Apesar
de pretender fazer uma crítica às concepções liberais, é a um dos pais do
liberalismo, Benjamin Constant, que Schmitt recorre para sustentar a
necessidade de um “pouvoir neutre”
como guardião da Constituição. Com efeito, Constant defende o poder real na
Restauração de 1814 como um “Poder Moderador”, ideia adotada na nossa
Constituição de 1824 – referida expressamente por Schmitt – e na Constituição
portuguesa de 1826.
Para
Schmitt, sob a Constituição de Weimar de 1919, é o Presidente do Reich que se
coloca como esse poder neutro, intermediário, moderador e defensivo, que não
está acima, mas ao lado dos demais poderes. Schmitt faz uma leitura ampla do
art. 48 da Constituição, para considerar que o Presidente é o verdadeiro e
único guardião da constituição.
O
autor baseia-se numa concepção de “unidade
política do Estado”, uma forma de totalidade do poder político que se veria
ameaçada com o moderno pluralismo partidário vigente na Europa. Somente o
Presidente do Reich, eleito diretamente pelo povo, representaria essa unidade
política do povo alemão, capaz de superar a fragmentariedade dos interesses
defendidos pelos partidos.
Outro
aspecto relevante da posição de Schmitt, e que constitui o cerne do debate com
Kelsen, diz respeito ao papel dos tribunais na defesa da Constituição. Schmitt
parte de uma distinção forte entre Política e Justiça. A Justiça, capaz de ser
propriamente exercida pelos juízes, seria aquela que resulta da vinculação à
lei e da tarefa de dirimir as controvérsias daí advindas. Já as questões constitucionais, de elevado grau de abstração, seriam
matéria da Política e portanto somente caberiam aos juízes por meio de uma “ficção de judicialidade” que derivaria
do sistema de Kelsen.
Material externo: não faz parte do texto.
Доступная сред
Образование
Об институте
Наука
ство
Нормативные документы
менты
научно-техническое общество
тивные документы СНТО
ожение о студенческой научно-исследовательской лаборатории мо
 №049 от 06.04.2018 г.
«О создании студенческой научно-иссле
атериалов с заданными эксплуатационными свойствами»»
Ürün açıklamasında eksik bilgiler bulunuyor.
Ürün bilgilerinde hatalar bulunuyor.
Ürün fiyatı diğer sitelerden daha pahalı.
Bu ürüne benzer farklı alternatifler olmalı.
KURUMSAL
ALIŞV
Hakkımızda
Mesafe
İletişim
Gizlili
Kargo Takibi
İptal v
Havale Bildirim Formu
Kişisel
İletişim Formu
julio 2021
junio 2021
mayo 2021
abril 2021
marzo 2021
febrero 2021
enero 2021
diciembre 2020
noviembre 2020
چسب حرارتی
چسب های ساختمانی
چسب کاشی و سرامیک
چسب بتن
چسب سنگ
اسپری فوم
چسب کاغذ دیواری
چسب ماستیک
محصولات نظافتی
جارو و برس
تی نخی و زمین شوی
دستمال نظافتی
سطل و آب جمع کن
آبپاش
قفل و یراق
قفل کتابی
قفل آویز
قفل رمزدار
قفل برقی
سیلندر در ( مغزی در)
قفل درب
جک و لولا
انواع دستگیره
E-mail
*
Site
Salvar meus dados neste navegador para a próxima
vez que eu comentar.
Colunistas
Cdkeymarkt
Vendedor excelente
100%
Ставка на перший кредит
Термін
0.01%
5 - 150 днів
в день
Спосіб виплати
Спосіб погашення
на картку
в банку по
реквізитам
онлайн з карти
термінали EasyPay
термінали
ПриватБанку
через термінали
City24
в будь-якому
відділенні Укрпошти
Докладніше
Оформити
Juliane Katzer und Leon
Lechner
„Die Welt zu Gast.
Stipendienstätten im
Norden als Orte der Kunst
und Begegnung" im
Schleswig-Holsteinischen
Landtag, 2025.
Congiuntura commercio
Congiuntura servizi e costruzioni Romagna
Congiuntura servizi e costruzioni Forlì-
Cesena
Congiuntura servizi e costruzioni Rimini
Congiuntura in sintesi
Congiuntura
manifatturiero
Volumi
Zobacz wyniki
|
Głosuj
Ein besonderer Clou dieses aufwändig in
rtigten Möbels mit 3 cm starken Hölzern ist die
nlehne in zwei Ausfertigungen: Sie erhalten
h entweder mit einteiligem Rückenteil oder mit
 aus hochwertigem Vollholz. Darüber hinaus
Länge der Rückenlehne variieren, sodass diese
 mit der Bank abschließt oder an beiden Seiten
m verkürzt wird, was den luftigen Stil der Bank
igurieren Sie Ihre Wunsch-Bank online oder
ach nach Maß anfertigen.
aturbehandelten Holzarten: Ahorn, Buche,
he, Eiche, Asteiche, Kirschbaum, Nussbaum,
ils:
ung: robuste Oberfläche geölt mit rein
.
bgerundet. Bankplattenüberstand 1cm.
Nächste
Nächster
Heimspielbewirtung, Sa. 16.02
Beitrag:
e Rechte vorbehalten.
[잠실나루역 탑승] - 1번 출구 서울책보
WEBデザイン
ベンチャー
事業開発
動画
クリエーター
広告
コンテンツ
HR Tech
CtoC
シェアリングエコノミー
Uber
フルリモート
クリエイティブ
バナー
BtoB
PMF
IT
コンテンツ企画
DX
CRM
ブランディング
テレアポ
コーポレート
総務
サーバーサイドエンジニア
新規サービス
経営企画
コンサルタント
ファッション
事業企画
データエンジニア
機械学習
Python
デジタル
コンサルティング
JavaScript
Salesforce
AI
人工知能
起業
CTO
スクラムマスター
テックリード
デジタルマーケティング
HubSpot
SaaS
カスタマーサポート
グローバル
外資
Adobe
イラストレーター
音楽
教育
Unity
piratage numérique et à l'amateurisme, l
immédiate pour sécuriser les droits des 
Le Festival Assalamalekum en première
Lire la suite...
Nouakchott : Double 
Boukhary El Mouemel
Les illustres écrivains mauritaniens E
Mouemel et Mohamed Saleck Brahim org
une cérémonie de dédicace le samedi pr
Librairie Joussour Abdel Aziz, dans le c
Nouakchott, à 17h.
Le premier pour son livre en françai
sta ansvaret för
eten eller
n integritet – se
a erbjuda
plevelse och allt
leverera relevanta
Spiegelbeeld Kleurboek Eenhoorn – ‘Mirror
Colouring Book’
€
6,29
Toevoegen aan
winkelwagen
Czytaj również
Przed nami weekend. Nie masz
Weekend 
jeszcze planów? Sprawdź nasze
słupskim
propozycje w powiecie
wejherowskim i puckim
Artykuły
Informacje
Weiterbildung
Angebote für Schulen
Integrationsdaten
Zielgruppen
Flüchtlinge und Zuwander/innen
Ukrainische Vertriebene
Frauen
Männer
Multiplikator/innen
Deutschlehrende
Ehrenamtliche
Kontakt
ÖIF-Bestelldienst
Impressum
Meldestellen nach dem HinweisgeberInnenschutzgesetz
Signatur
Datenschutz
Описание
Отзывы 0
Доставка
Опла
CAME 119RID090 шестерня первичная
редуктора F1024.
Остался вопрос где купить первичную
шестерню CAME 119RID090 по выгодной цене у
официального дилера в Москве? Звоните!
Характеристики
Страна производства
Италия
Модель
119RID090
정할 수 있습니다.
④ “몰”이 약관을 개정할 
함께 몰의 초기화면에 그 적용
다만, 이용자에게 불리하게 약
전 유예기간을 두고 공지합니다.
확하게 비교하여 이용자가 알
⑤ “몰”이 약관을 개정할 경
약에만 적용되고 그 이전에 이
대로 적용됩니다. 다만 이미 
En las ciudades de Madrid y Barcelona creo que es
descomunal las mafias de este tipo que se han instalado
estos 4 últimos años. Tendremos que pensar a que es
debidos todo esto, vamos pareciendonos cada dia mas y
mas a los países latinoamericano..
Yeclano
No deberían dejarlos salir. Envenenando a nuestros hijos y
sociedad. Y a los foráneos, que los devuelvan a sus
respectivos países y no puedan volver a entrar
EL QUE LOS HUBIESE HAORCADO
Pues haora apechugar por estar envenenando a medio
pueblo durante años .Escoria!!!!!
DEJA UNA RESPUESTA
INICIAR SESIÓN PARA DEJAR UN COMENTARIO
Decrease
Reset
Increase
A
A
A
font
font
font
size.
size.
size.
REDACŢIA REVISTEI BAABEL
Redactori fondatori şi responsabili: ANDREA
Sendo, pois, questões políticas, e levando em conta o
princípio democrático albergado na Constituição de Weimar, deviam ser dirimidas
por um órgão político, que seria o Presidente do Reich.
Kelsen
responde de forma contundente às críticas e concepções de Schmitt e o associa a
uma concepção imperial da política, acusando-o de ressuscitar a força do Chefe
de Estado já esmaecida pelo desenvolvimento das instituições no século XIX.
Para Kelsen, o controle de constitucionalidade que ele propôs, encampado pela
Constituição da Áustria de 1922, exerce-se não apenas contra o Parlamento, mas
em face do Executivo, que na sua concepção é composto tanto pelo governo
parlamentar quanto pela chefia do Estado. Assim, o Tribunal Constitucional é
necessário para assegurar a ordem constitucional e os limites do poder exercido
inclusive pelo Presidente.
Outro
aspecto da posição de Kelsen é uma distinção menos nítida entre Política e
Justiça. Com efeito, é sabido que Kelsen, na sua teoria normativista do
Direito, supera a dualidade Estado x
direito, considerando que o Estado é a própria ordem jurídica de coerção.
Por outro lado, ao contrário do que comumente se pode pensar, Kelsen não propõe
uma concepção “automática” da jurisdição – para ele, como asseverado em Teoria Geral do direito e do Estado,
todo ato de aplicação do direito é também um ato de criação, que se dá num
espaço maior ou menor, mas sempre inova de alguma forma a ordem jurídica.
Assim,
Kelsen, como Schmitt, reconhece que a função do Tribunal Constitucional tem
feição política, pois se trata, na sua concepção, de um legislador negativo,
mas também não lhe nega o caráter de Justiça, de jurisdição, pois encarregado
de aplicar as normas jurídicas contidas na Constituição.
O
debate Kelsen x Schmitt é de grande
importância teórica. Parece-nos inegável que a concepção de Schmitt trai uma
concepção centralizadora e autoritária da política, que se materializa
inclusive com a proximidade do autor com o regime nazista. Por sua vez, as
proposições de Kelsen são nitidamente vitoriosas, sobretudo após a Segunda Guerra,
com a adoção de tribunais constitucionais na maioria dos países europeus.
Por
outro lado, as advertências e reflexões de Schmitt podem ser úteis na discussão
atual sobre o neoconstitucionalismo e o ativismo judicial.